▶ _What is being asked_
Copy out the rows below word for word, from the line containing "written like 75.8A." through the end of the rows, and leave the pictures out.

Measurement transcription data:
::::::::

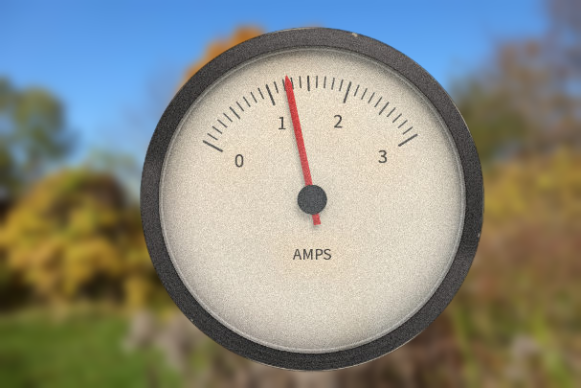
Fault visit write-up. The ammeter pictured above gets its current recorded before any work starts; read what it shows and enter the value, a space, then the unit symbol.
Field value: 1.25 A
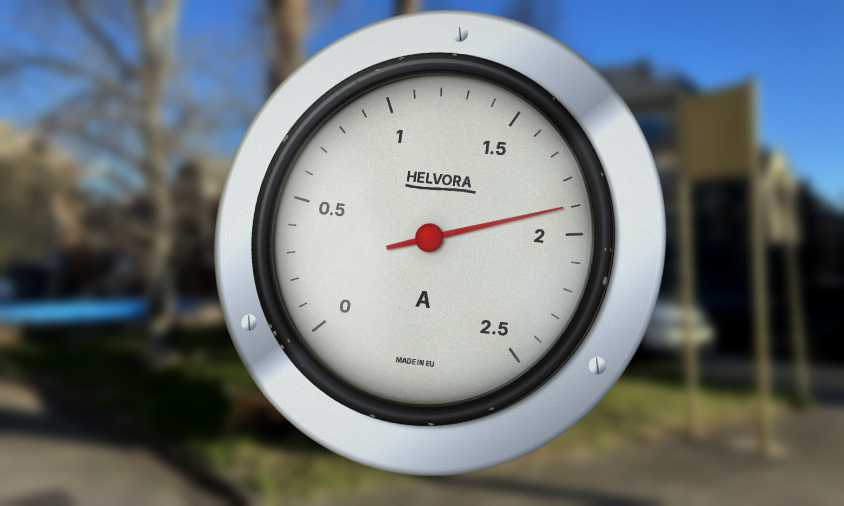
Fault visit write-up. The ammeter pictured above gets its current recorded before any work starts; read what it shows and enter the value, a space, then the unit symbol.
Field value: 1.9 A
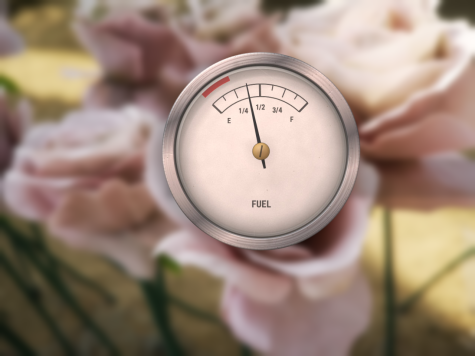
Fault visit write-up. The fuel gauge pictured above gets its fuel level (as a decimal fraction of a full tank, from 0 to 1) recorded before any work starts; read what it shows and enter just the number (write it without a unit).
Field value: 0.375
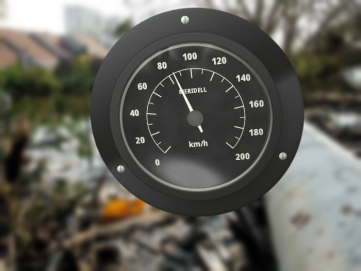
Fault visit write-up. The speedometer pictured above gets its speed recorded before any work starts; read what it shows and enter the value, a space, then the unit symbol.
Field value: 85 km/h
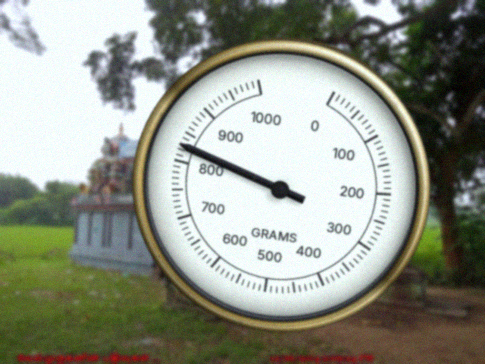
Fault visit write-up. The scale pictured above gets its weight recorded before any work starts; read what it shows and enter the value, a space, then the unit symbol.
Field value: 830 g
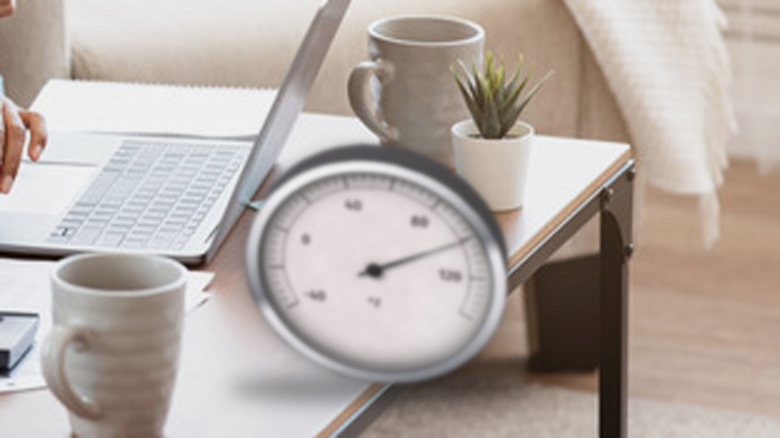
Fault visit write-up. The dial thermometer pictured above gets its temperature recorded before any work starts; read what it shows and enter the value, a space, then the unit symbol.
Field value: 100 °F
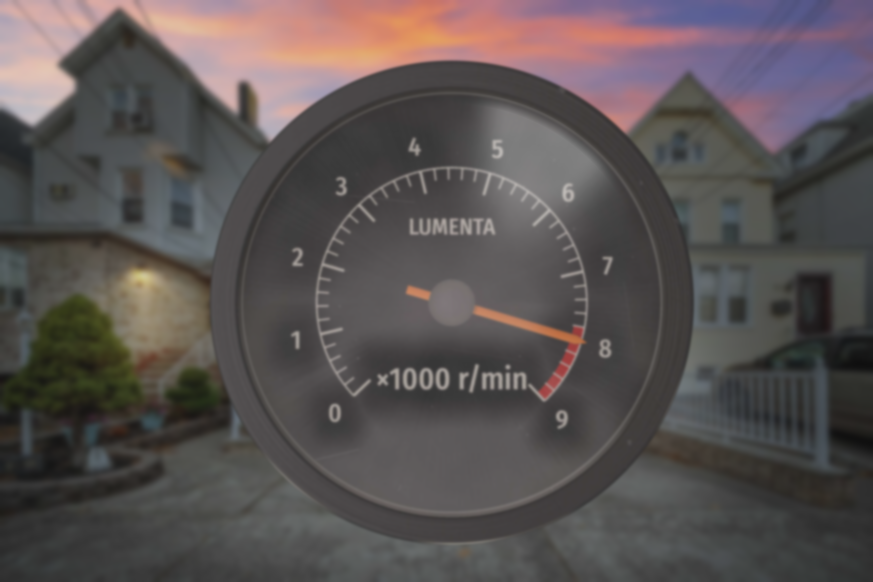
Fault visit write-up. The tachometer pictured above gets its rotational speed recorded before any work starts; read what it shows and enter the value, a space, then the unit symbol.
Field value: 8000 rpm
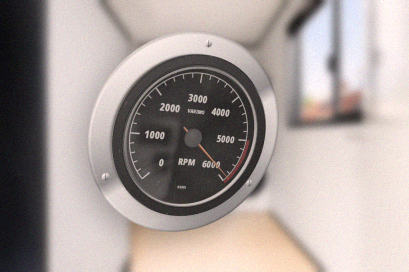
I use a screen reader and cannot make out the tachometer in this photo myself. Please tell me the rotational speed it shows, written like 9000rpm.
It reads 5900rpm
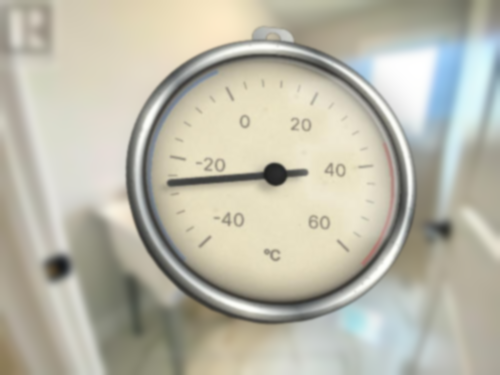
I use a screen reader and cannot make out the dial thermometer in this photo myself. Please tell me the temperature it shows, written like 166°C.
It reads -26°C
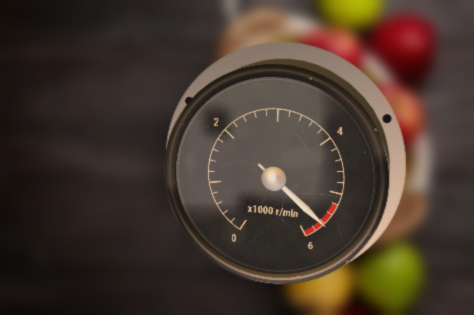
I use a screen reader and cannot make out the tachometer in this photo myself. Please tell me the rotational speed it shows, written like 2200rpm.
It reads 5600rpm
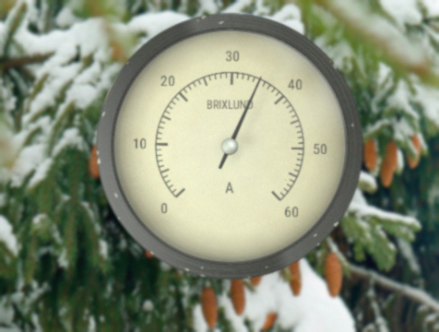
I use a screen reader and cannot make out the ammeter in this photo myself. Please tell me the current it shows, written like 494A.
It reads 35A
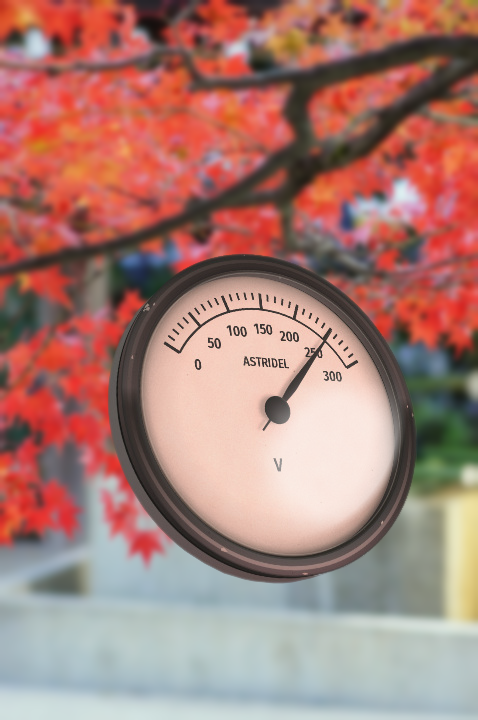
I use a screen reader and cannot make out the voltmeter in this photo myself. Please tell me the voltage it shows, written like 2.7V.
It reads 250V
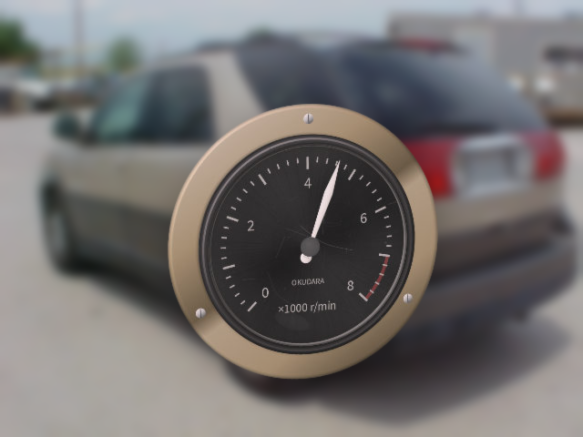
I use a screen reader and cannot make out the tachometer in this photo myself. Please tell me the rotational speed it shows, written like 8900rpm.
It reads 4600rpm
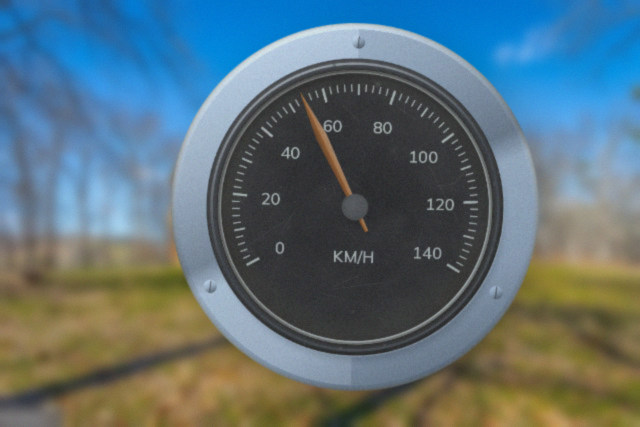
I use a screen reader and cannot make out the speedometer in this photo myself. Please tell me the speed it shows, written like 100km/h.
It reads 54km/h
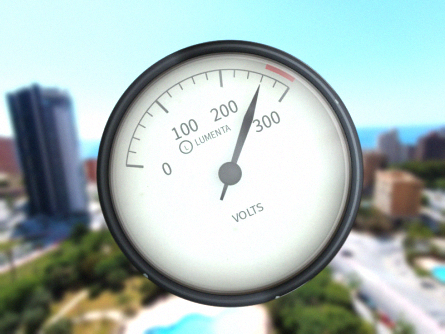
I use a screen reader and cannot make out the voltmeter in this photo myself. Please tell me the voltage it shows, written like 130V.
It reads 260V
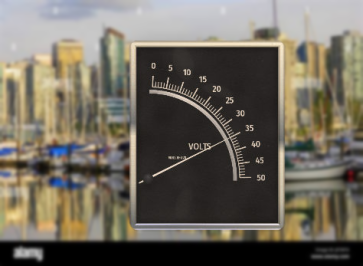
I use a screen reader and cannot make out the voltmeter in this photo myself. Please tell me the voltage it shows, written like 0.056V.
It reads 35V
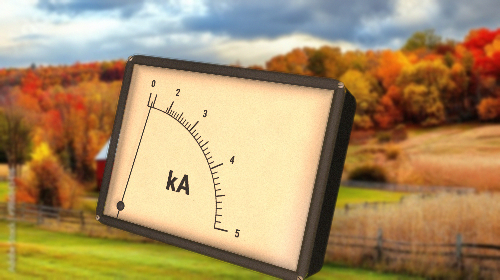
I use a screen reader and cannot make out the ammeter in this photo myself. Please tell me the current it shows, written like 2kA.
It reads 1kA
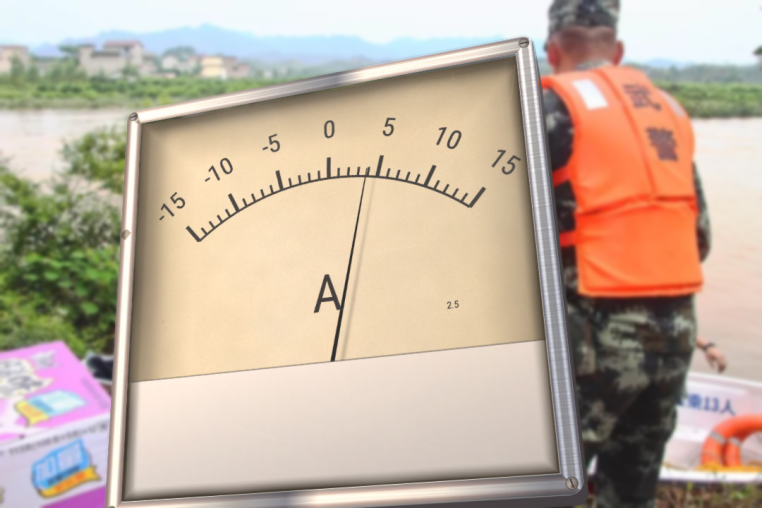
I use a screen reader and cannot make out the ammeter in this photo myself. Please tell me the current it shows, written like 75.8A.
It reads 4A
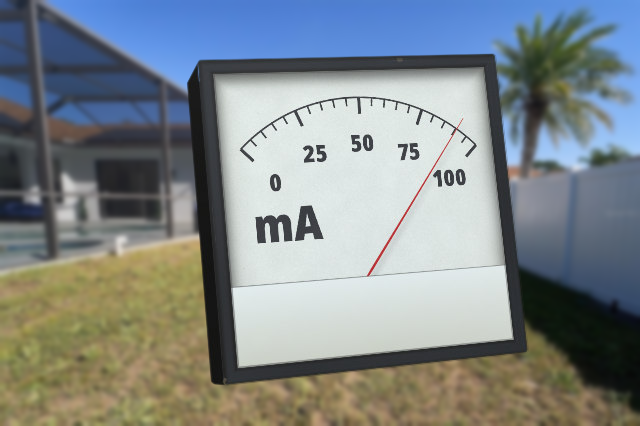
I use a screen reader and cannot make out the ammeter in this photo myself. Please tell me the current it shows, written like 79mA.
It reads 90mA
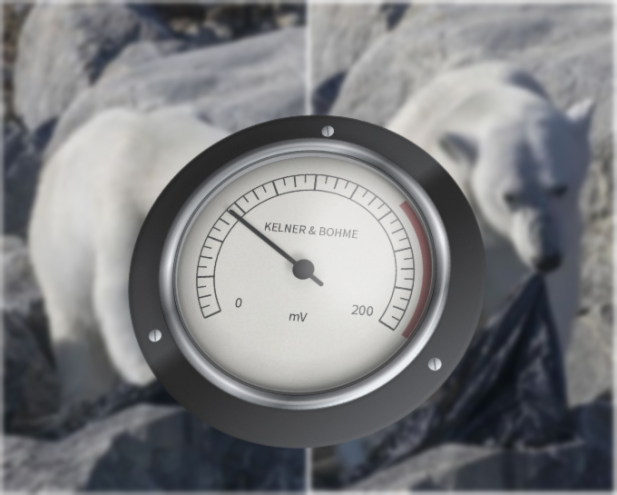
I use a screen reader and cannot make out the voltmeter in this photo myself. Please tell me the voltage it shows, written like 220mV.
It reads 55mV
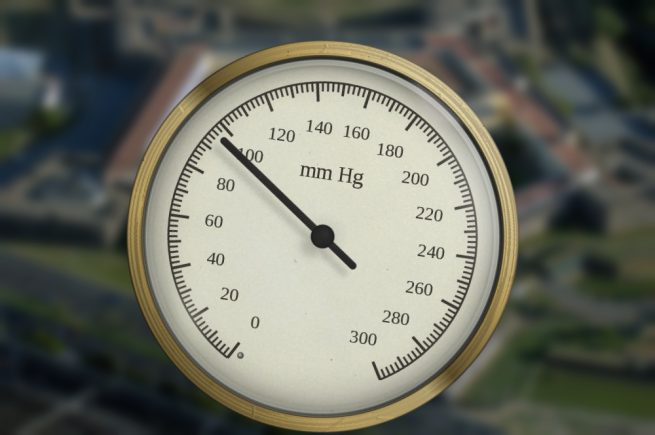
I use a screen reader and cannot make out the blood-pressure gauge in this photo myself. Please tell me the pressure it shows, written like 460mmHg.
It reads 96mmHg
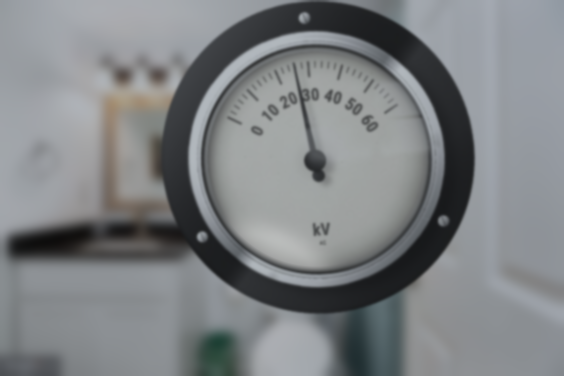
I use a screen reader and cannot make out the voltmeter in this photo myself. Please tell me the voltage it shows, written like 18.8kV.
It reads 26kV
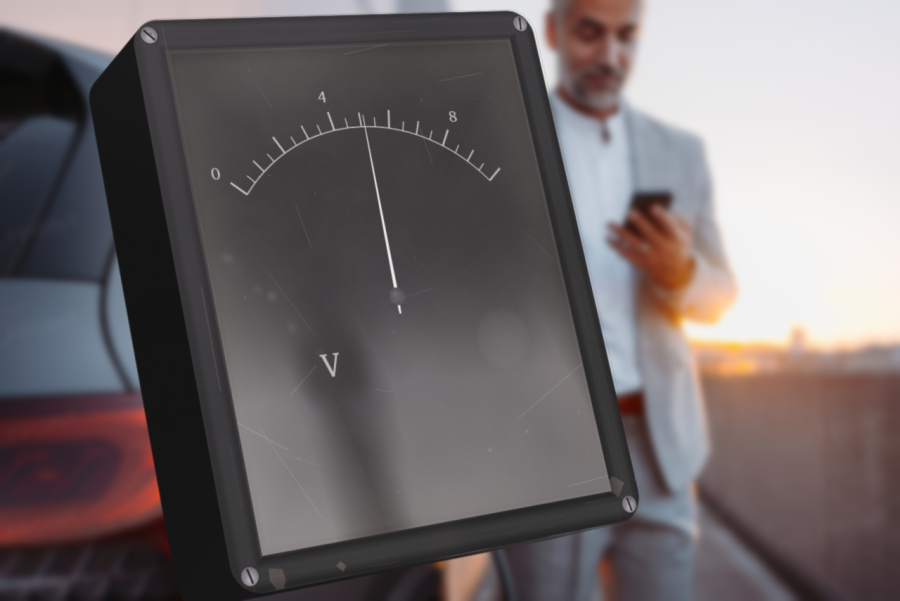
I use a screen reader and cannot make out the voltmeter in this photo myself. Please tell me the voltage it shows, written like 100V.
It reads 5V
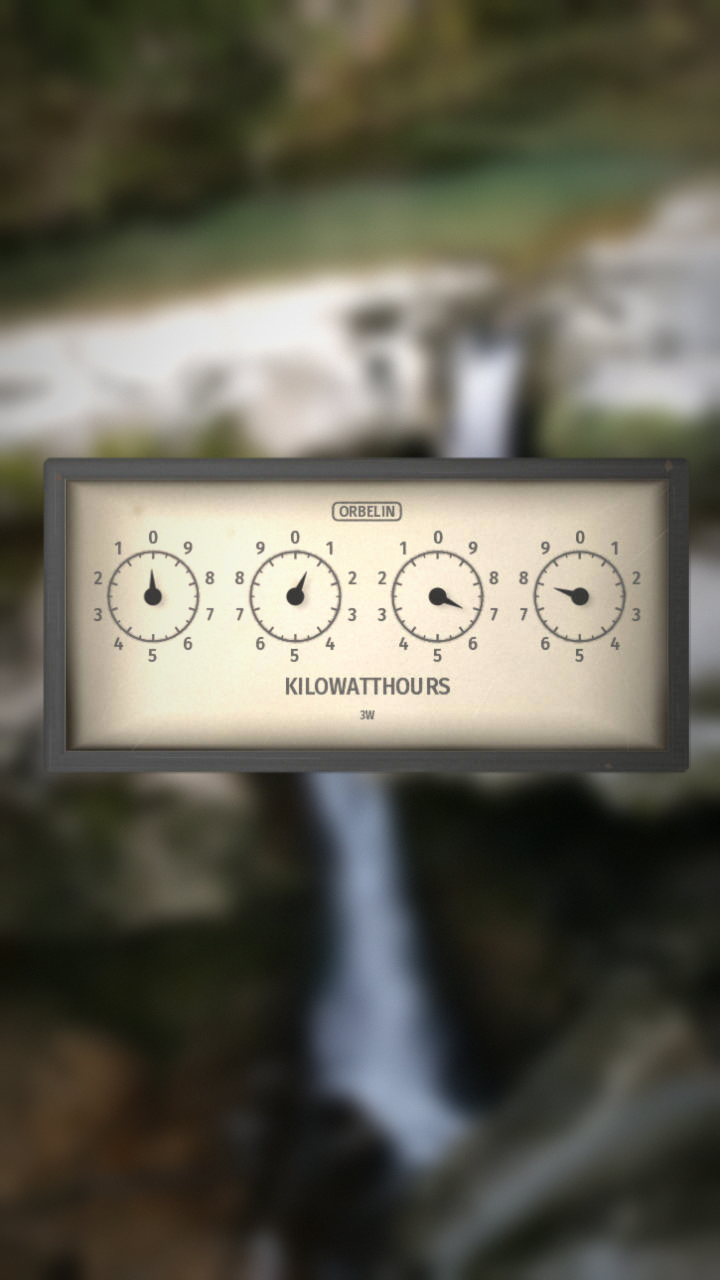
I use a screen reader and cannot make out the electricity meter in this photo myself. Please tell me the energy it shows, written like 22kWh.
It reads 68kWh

::::::::

▶ _Response box_
I use a screen reader and cannot make out the ammeter in this photo myself. Please tell me the current it shows, written like 75.8A.
It reads 4A
I use a screen reader and cannot make out the ammeter in this photo myself. Please tell me the current it shows, written like 79mA.
It reads 90mA
I use a screen reader and cannot make out the voltmeter in this photo myself. Please tell me the voltage it shows, written like 220mV.
It reads 55mV
I use a screen reader and cannot make out the blood-pressure gauge in this photo myself. Please tell me the pressure it shows, written like 460mmHg.
It reads 96mmHg
I use a screen reader and cannot make out the voltmeter in this photo myself. Please tell me the voltage it shows, written like 18.8kV.
It reads 26kV
I use a screen reader and cannot make out the voltmeter in this photo myself. Please tell me the voltage it shows, written like 100V.
It reads 5V
I use a screen reader and cannot make out the electricity meter in this photo myself. Please tell me the energy it shows, written like 22kWh.
It reads 68kWh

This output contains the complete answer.